- _TASK DETAILS_: Return every record below exactly as given, images excluded.

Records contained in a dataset

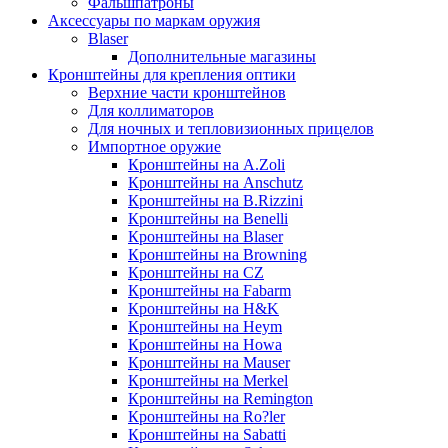
Фальшпатроны
Аксессуары по маркам оружия
Blaser
Дополнительные магазины
Кронштейны для крепления оптики
Верхние части кронштейнов
Для коллиматоров
Для ночных и тепловизионных прицелов
Импортное оружие
Кронштейны на A.Zoli
Кронштейны на Anschutz
Кронштейны на B.Rizzini
Кронштейны на Benelli
Кронштейны на Blaser
Кронштейны на Browning
Кронштейны на CZ
Кронштейны на Fabarm
Кронштейны на H&K
Кронштейны на Heym
Кронштейны на Howa
Кронштейны на Mauser
Кронштейны на Merkel
Кронштейны на Remington
Кронштейны на Ro?ler
Кронштейны на Sabatti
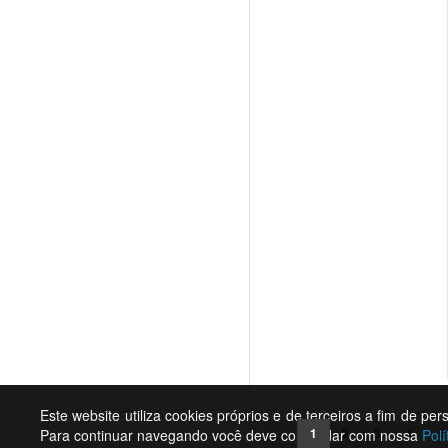
Este website utiliza cookies próprios e de terceiros a fim de pe
«
1
2
3
4
5
Para continuar navegando você deve concordar com nossa
Polí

- _RESPONSE TO THIS EXERCISE_:
Фальшпатроны
Аксессуары по маркам оружия
Blaser
Дополнительные магазины
Кронштейны для крепления оптики
Верхние части кронштейнов
Для коллиматоров
Для ночных и тепловизионных прицелов
Импортное оружие
Кронштейны на A.Zoli
Кронштейны на Anschutz
Кронштейны на B.Rizzini
Кронштейны на Benelli
Кронштейны на Blaser
Кронштейны на Browning
Кронштейны на CZ
Кронштейны на Fabarm
Кронштейны на H&K
Кронштейны на Heym
Кронштейны на Howa
Кронштейны на Mauser
Кронштейны на Merkel
Кронштейны на Remington
Кронштейны на Ro?ler
Кронштейны на Sabatti
Este website utiliza cookies próprios e de terceiros a fim de pe
«
1
2
3
4
5
Para continuar navegando você deve concordar com nossa
Polí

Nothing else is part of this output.